Dadang menyebut sopir angkot tidak pernah dipaksa menyerahkan uang tersebut.
"Tadinya sopir memberikan seikhlasnya ke KKSU, tetapi kemudian berkembang, ada pemotongan Rp 200.000," ujar Dadang di Pos Dishub Gadog, Puncak Bogor, Jumat (4/4/2025), dikutip dari Kompas.com.
Ia mengungkapkan bahwa simpang siur informasi yang menyebut adanya keterlibatan Dishub atau Organda dalam pemotongan dana kompensasi tidak benar.
Menurutnya, munculnya isu itu disebabkan oleh miskomunikasi antara berbagai pihak yang terlibat.
"Terkait informasi yang di luar yang simpang siur, dalam artian dari mulai Organda, Dishub, dengan KKSU, dan pemilik kendaraan, kita sudah sepakat bahwa yang tersampaikan kemarin ke Gubernur itu sama sekali tidak benar. Hal ini karena miskomunikasi," jelasnya.
Dishub juga memastikan bahwa persoalan tersebut telah dituntaskan.

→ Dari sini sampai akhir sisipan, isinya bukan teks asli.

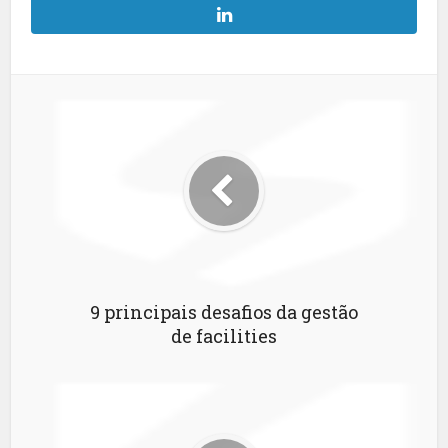
9 principais desafios da gestão
de facilities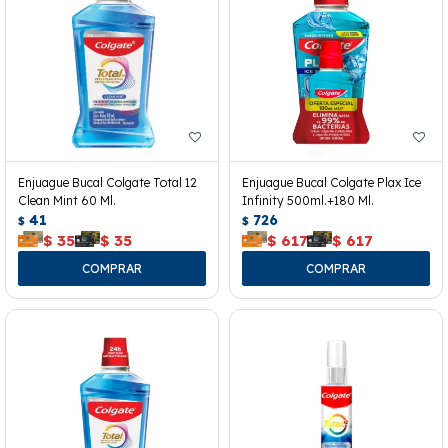
Enjuague Bucal Colgate Total 12
Enjuague Bucal Colgate Plax Ice
Clean Mint 60 Ml.
Infinity 500ml.+180 Ml.
41
726
$
$
$
35
$
35
$
617
$
617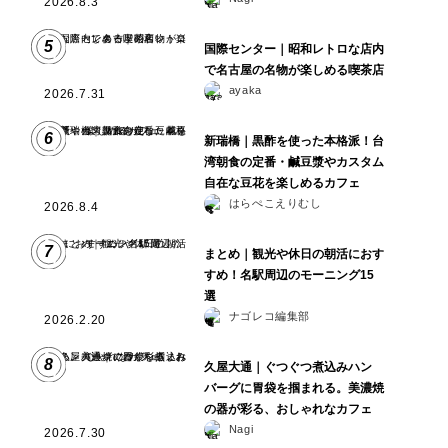
2026.8.3
5
国際センター｜昭和レトロな店内
で名古屋の名物が楽しめる喫茶店
ayaka
2026.7.31
6
新瑞橋｜黒酢を使った本格派！台
湾朝食の定番・鹹豆漿やカスタム
自在な豆花を楽しめるカフェ
はらぺこえりむし
2026.8.4
7
まとめ｜観光や休日の朝活におす
すめ！名駅周辺のモーニング15
選
ナゴレコ編集部
2026.2.20
8
久屋大通｜ぐつぐつ煮込みハン
バーグに胃袋を掴まれる。美濃焼
の器が彩る、おしゃれなカフェ
Nagi
2026.7.30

"Sekarang hari ini kita sudah saksikan semua bahwa yang potongan Rp200.000, Rp100.000, dan Rp50.000, yang jumlahnya Rp 11,2 juta sudah diserahkan kembali ke sopir," ungkap dia.
"Ini murni dari KKSU langsung. Yang kemarin ada pungutan itu, ternyata itu keikhlasan dari sopir," kata Dadang.
Uang Bantuan Sisa Rp 800 Ribu
Sebelumnya, Dinas Perhubungan (Dishub) Kabupaten Bogor menemukan bahwa uang tunai yang seharusnya diterima sopir hanya sebesar Rp800 ribu, dari total kompensasi Rp1 juta dalam bentuk uang dan Rp500 ribu sembako.
Kompensasi ini diberikan menyusul kebijakan Gubernur Dedi Mulyadi yang meminta sopir angkot di kawasan Puncak untuk tidak beroperasi selama satu minggu pasca Lebaran 2025.
Kebijakan tersebut diberlakukan demi mengurangi kemacetan.
Kapolres Bogor AKBP Rio Wahyu Anggoro menyebut kebijakan tersebut berdampak positif terhadap kondisi lalu lintas.
Meski masih terjadi kemacetan, antrean kendaraan tetap bergerak.
Namun, laporan dari Dishub menyebut adanya potongan Rp200 ribu dari uang tunai.